世界で初めて植物工場によるいちごの安定量産に成功したOishii Farm。米国を主戦場に、前人未到の「食糧危機からの解放」に挑む。
2024年2月、古賀大貴が率いるOishii Farmは、シリーズBで200億円の大型調達を実施した。植物工場を手がける同業他社の多くが資金繰りに苦戦するなか、NTT、みずほ銀行、荏原製作所をはじめとする日本の大企業に加え、欧米のサステナビリティファンドも参加したこのラウンドは、生産者にとどまらず、世界の農業のあり方を変えようとするOishiiFarmへの期待の大きさを浮き彫りにした。
植物工場のほとんどがレタスなどの低単価で味の差がでない葉物を生産しているのと対照的に、同社は日本種の高品質いちごを展開。独自のハチ受粉技術を開発して、植物工場での安定量産に成功し、米大手高級スーパーのホールフーズ・マーケットをはじめ東海岸の約300店舗の食料品店で流通させている。引き合いは強く、「納品すれば即完売の状況。数々の大手小売チェーンから、現在の販売量の数十倍という発注が届いています」と古賀は声を弾ませる。
24年6月には、サッカーコート3面以上の規模を誇る量産植物工場をニュージャージー州で稼働し始めた。ロボティクスやAIによる自動化によって、従来比20倍という飛躍的な生産量の向上を見込む。しかし、ここまでの歩みは、古賀の思い描く農業変革の第一段階を終えたに過ぎない。

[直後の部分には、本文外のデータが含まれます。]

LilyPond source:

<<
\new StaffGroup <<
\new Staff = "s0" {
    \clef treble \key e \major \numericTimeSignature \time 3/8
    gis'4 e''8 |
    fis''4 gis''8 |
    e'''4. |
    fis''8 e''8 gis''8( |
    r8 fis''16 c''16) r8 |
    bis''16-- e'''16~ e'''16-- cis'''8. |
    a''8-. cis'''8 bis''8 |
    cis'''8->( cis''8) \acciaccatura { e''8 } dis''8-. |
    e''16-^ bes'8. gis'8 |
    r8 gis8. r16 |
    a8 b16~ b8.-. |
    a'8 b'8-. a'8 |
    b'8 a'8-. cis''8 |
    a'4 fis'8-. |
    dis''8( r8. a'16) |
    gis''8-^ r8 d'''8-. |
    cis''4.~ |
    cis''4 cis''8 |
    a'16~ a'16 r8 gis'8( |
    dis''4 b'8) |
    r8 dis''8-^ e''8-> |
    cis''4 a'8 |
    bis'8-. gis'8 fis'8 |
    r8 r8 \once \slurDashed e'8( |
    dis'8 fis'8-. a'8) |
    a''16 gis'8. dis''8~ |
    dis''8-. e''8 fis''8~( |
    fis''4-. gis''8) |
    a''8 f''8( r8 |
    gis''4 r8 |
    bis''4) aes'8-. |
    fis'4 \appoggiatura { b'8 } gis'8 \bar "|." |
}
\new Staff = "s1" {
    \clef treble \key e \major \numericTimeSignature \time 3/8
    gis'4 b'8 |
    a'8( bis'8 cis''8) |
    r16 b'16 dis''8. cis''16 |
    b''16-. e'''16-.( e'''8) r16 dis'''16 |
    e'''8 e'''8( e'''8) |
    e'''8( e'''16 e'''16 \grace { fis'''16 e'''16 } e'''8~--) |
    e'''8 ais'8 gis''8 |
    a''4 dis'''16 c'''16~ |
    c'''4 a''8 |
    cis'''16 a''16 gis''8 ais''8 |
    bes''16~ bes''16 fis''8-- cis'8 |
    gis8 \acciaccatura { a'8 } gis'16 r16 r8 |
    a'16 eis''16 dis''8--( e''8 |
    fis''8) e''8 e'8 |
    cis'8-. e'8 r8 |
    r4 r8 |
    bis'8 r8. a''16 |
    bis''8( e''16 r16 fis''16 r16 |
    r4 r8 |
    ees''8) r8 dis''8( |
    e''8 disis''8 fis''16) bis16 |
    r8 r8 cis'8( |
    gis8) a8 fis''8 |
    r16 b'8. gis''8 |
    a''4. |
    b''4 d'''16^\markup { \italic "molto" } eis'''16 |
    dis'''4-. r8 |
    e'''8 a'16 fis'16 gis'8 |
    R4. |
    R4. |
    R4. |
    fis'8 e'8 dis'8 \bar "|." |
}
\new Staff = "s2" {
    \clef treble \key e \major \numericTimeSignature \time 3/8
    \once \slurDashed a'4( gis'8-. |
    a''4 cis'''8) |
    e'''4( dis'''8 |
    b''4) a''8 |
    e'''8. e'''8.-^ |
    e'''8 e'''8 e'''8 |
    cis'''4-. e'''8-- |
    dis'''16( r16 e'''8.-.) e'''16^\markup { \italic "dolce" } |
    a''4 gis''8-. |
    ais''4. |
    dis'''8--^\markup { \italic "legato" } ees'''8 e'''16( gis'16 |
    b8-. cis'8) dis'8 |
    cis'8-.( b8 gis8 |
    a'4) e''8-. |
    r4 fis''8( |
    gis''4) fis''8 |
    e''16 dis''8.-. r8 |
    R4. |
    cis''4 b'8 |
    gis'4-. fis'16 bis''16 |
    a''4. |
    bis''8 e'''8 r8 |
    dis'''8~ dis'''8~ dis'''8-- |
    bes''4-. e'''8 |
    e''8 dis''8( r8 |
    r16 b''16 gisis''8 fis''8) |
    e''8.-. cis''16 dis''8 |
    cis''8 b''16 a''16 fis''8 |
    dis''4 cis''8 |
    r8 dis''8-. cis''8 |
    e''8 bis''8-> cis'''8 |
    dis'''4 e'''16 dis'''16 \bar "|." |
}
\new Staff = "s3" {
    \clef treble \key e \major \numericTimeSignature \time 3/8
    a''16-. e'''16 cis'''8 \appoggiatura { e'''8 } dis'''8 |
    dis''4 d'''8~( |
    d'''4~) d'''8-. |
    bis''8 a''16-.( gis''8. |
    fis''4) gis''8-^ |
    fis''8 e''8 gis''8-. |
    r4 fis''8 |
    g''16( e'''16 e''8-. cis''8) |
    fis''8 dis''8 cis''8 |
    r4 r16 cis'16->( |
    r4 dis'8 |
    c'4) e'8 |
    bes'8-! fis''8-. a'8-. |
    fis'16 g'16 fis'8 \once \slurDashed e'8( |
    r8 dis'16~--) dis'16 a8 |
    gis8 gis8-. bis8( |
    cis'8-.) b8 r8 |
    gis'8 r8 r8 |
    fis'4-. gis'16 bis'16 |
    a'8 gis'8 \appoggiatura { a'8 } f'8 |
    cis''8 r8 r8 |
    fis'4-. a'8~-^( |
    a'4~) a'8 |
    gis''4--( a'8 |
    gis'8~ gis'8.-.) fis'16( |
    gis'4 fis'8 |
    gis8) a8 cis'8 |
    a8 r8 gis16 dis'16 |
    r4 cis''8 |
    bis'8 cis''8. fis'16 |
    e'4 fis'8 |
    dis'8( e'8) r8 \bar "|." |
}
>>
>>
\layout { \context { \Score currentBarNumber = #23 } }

Oishii Farmが解決を目指すのは、将来訪れる世界規模の食糧危機だ。次世代の植物工場を通じて、高品質の農産物を多品目で生産、そして世界各地へ展開するため、技術開発を加速していく。古賀は24年4月、その青写真を共有し、農業が新たな時代を迎えつつある現状を広く知らしめるため、世界的なスピーカーが講演する「TED Talks」に日本人史上4人目となる登壇を果たした。「たった10分間のために、何十回と原稿を書き直しました。プレゼンの練習も1000回くらいしましたね。事業を加速する起爆剤になると考えて、その準備に23年末から最も時間を費やしました」。
この登壇を契機に、「今までとは違う世界に足を踏み入れられた」と古賀は言う。例えば、TED代表のクリス・アンダーソンらが主催するコミュニティ合宿に招待された。そこに集結していたのは、デカコーン予備軍ともいえる世界の有力クライメートテック起業家やVC関係者、さらにアル・ゴアやラリー・ペイジといった有識者など100人。古賀はこれまでの歩みが間違っていなかったと確信した。
「事業の構想が大きく、『風呂敷を広げすぎ』だと異端児のように扱われたこともありました。しかし世界のトップ起業家たちは、さらに上を行くような夢を描いていた。もっと視座を上げないといけないと、刺激をもらいました」
25年、Oishii Farmは技術開発の新たな拠点を日本に開設する。植物工場には施設園芸と工業の高い技術を要するが、その両面で優れた人材を豊富に抱える国は、世界中を見渡しても日本しかない。「『ジャパン・アズ・ナンバーワン』といわれた時代に積み上げられた技術資産を、これから立ち上がるグローバル産業にそのまま活用できる。ひとりの日本人として、その可能性にわくわくします」。
技術の確立により、生鮮野菜や果実、穀物を合わせて200兆円市場に成長すると予測される植物工場産業。自動車産業に次ぐ「日本のお家芸」への発展を目指し、古賀は未踏の挑戦を続ける。
古賀大貴◎2009年慶應義塾大学卒。コンサルティングファームを経て、UC バークレーでMBAを取得。2016 年にOishiiFarmを設立。世界最大級のいちご植物工場を稼働させ、米国で販売地域を拡大している。